Bendayan Daniele, Hendler Atara, Litman Klementy, Polansky Vladimir
Pulmonary and Tuberculosis Department, Shmuel Harofe Hospital, Beer Yaakov, Israel.
Isr Med Assoc J. 2012 Feb;14(2):107-10.
Interferon-gamma release tests are appealing alternatives to the tuberculin skin test (TST) for latent tuberculosis infection.
To determine the yield of the Quantiferon TB Gold test (QFT-G) in the diagnosis of active tuberculosis disease, with a focus on elderly patients, human immunodeficiency virus (HIV) co-infection, and extra-pulmonary tuberculosis (EPTB).
The QFT-G test was performed in 98 patients suspected of having active tuberculosis. The results were evaluated for each subgroup of patients and compared to the results of the TST.

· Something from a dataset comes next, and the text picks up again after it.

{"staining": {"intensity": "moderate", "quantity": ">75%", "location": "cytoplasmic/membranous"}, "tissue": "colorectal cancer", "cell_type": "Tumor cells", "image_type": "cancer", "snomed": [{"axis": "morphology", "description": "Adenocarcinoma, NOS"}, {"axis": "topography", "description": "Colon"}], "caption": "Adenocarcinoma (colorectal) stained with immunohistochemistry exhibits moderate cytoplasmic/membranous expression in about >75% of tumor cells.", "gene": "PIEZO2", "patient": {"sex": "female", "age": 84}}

Active tuberculosis was diagnosed in 92 of the 98 patients. Sixteen (17.3%) were elderly patients (over age 70), 15 (16%) were co-infected with HIV, and 14 (15%) had EPTB. QFT-G was positive in 49 patients (53%) and indeterminate in 4. The results were not significantly affected by HIV coinfection (P = 0.17), old age (P = 0.4), orthe presence of EPTB (P = 0.4). There was a good correlation between the TST and the QFT-G test (P < 0.001). In EPTB and in the elderly, the QFT-G test appears to be better than the TST.
The QFT-G test is suboptimal in its ability to detect active tuberculosis and should not be used to exclude it.